What the task requires: Collect every line of the data below that contains the string "indicates", and treat uppercase and lowercase letters as different.

::::

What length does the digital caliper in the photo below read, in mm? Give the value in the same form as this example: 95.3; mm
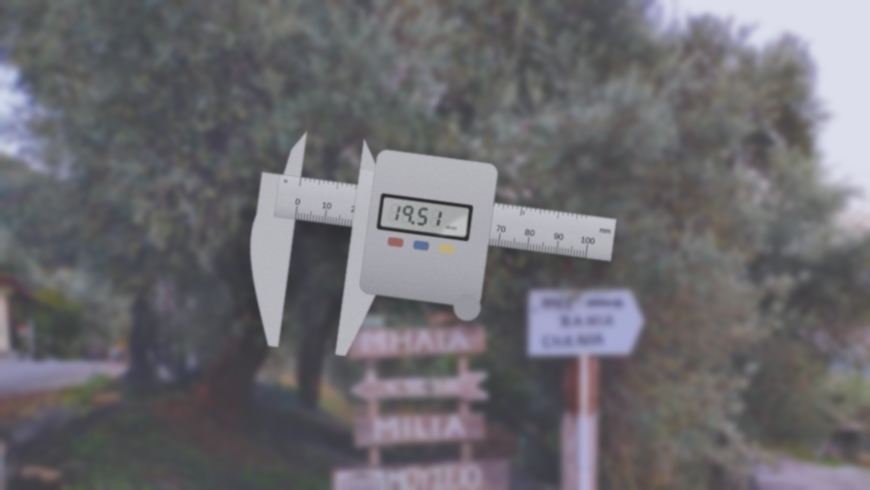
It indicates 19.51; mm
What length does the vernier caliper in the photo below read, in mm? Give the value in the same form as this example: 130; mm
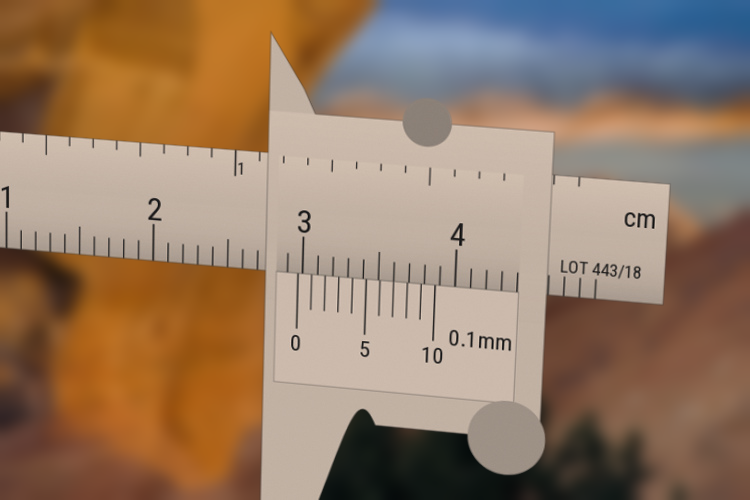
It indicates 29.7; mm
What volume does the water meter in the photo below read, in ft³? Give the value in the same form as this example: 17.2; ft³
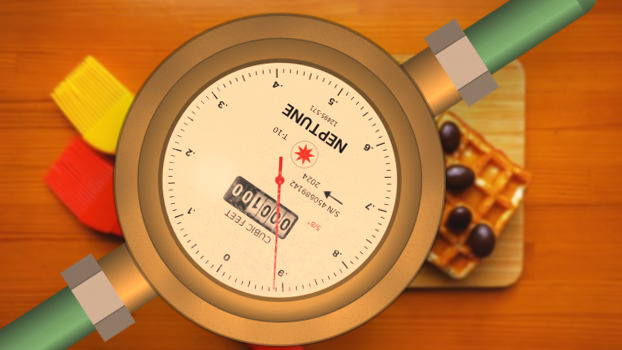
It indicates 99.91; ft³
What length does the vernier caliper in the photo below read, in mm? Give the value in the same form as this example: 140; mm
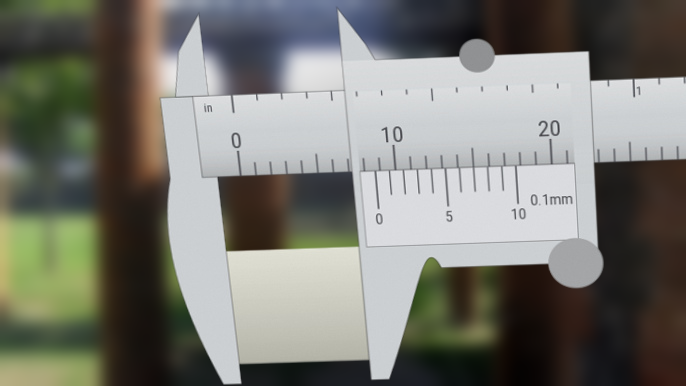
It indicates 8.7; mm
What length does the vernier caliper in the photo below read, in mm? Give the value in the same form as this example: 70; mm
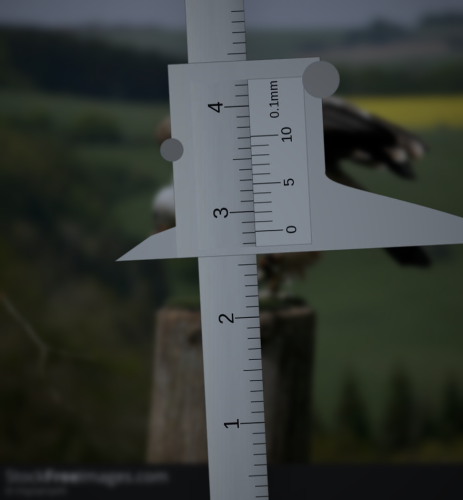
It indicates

::::

Solved problem:
It indicates 19.51; mm
It indicates 29.7; mm
It indicates 99.91; ft³
It indicates 8.7; mm
It indicates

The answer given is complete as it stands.